The agent catches objective, low-hanging issues, freeing developers to focus on nuanced, context-dependent problems.
It respects the boundaries of what can be automatically fixed (e.g., it won’t redesign a page).
Transparency about the agent’s limitations builds trust and encourages more robust human oversight.

When the scope is clear, your team will embrace the agent as a helpful teammate rather than an imposing audit tool.

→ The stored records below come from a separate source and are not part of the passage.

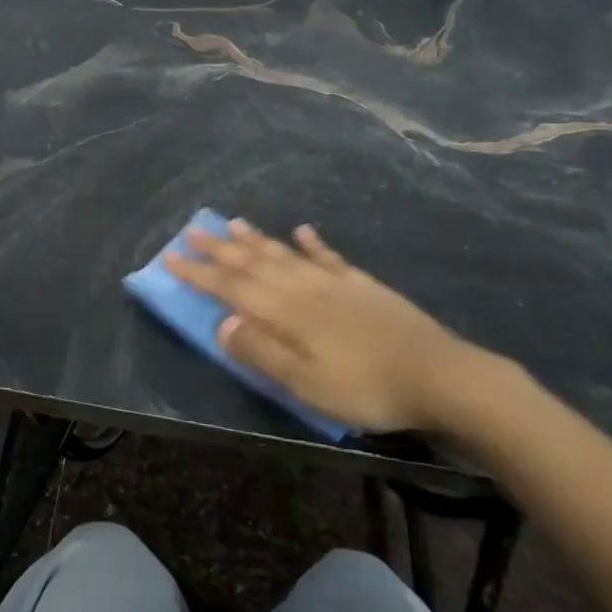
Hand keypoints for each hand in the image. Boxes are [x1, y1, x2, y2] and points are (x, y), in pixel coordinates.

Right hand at [163, 219, 477, 432]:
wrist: (439, 375)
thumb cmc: (366, 388)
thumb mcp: (306, 383)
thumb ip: (262, 352)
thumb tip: (221, 323)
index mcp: (286, 313)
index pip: (231, 287)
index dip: (199, 273)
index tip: (171, 257)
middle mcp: (304, 288)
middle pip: (254, 263)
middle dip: (219, 249)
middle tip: (192, 230)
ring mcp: (335, 283)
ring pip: (285, 254)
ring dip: (257, 239)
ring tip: (233, 223)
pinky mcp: (363, 286)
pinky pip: (329, 257)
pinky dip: (313, 243)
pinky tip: (303, 231)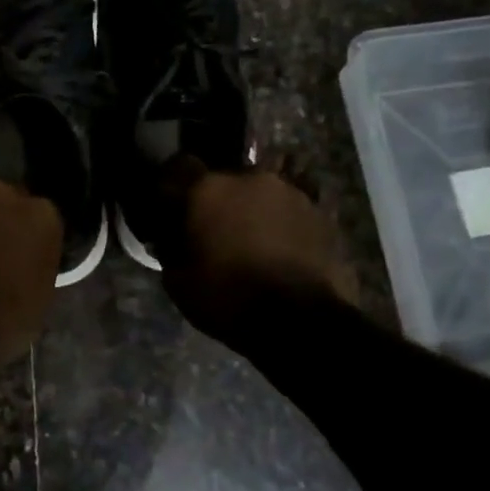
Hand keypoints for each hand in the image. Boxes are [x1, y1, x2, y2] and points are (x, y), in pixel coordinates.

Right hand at [157, 161, 358, 347]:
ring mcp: (291, 193)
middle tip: (214, 231)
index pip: (180, 166)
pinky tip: (279, 252)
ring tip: (251, 243)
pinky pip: (289, 213)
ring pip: (260, 195)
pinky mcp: (322, 214)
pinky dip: (281, 226)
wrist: (304, 324)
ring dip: (252, 211)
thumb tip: (168, 240)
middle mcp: (250, 178)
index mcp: (208, 189)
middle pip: (225, 180)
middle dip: (217, 201)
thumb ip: (169, 251)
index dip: (174, 188)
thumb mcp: (178, 283)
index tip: (172, 209)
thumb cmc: (229, 299)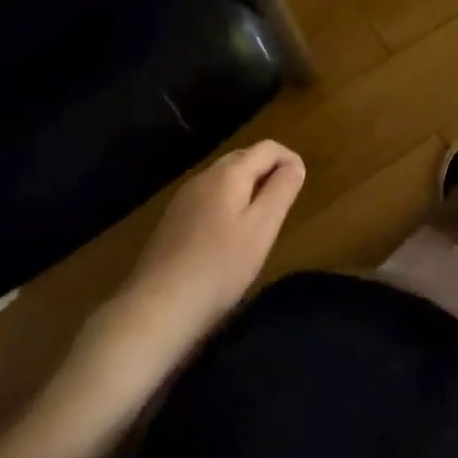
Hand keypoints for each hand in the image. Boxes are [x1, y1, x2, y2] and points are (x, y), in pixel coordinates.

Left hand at [74, 141, 305, 376]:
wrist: (156, 309)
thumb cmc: (219, 266)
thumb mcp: (262, 228)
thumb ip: (282, 190)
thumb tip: (294, 165)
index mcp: (229, 172)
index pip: (268, 148)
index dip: (290, 159)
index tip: (300, 186)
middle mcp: (204, 176)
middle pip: (244, 159)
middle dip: (268, 172)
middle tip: (283, 204)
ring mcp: (183, 198)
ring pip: (224, 179)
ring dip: (248, 189)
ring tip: (259, 222)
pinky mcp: (172, 221)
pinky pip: (209, 199)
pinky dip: (227, 205)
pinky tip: (227, 238)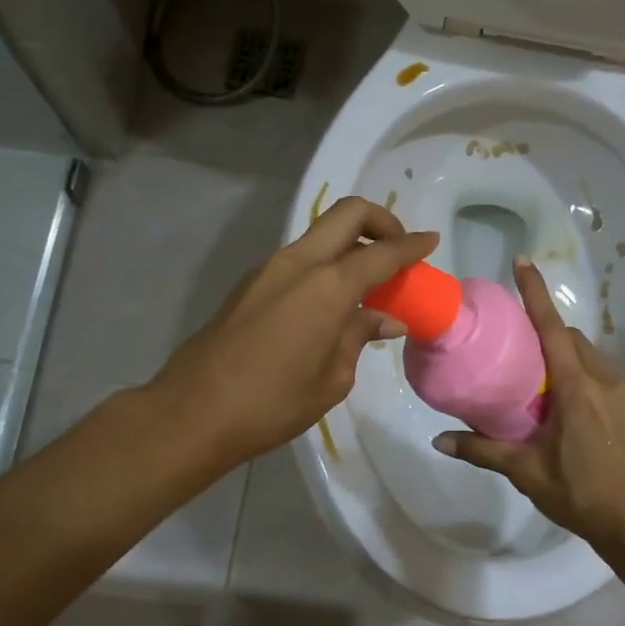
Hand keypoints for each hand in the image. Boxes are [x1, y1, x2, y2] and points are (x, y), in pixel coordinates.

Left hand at [153, 196, 437, 468]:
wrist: (194, 411)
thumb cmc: (273, 402)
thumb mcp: (332, 378)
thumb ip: (360, 337)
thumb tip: (385, 319)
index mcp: (327, 285)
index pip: (381, 253)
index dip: (411, 246)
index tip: (431, 241)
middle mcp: (299, 262)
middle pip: (347, 214)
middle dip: (380, 222)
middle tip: (397, 250)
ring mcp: (269, 268)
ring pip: (320, 234)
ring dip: (349, 244)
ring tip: (367, 282)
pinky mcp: (251, 283)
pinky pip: (299, 258)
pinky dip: (325, 264)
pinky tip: (329, 302)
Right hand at [433, 259, 624, 557]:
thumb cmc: (582, 494)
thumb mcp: (527, 472)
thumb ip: (483, 450)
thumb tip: (439, 440)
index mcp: (577, 388)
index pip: (552, 328)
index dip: (536, 294)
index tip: (522, 262)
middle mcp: (604, 379)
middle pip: (571, 338)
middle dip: (546, 331)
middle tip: (516, 347)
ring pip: (589, 356)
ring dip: (564, 354)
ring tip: (538, 378)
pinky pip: (603, 374)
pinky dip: (581, 373)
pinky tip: (567, 404)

Step 7: Launch, Monitor, and Iterate

Start with a small subset of repositories or issue types. Track metrics:

Number of PRs reviewed
Resolution rate (issues found vs. fixed)
False positive/negative rate
Developer satisfaction (survey)

Use the feedback to fine-tune your detection rules and LLM prompts. The pilot achieved a 68% resolution rate – you can improve by iterating on the agent’s context window and rule set.

Tips for Success

Start small, scale later. Focus on one integration (e.g., PR review) before adding CLI or editor support.
Use real remediation data. The top five issues from your own pull requests give you a training set that is representative of your codebase.
Document agent behavior. Maintain an agents.md file that describes how the agent works, when it triggers, and what it can/cannot fix. This aligns team expectations and aids debugging.
Combine automated and manual review. Let the agent fix obvious errors (missing alt text, incorrect aria roles) but always flag subjective ones (contrast decisions, logical order) for a human.
Celebrate wins. When the agent removes barriers for assistive technology users, share that impact with the team. It reinforces the value of accessibility.
Stay current. LLMs and accessibility guidelines evolve. Revisit your agent’s prompts and rules every quarter.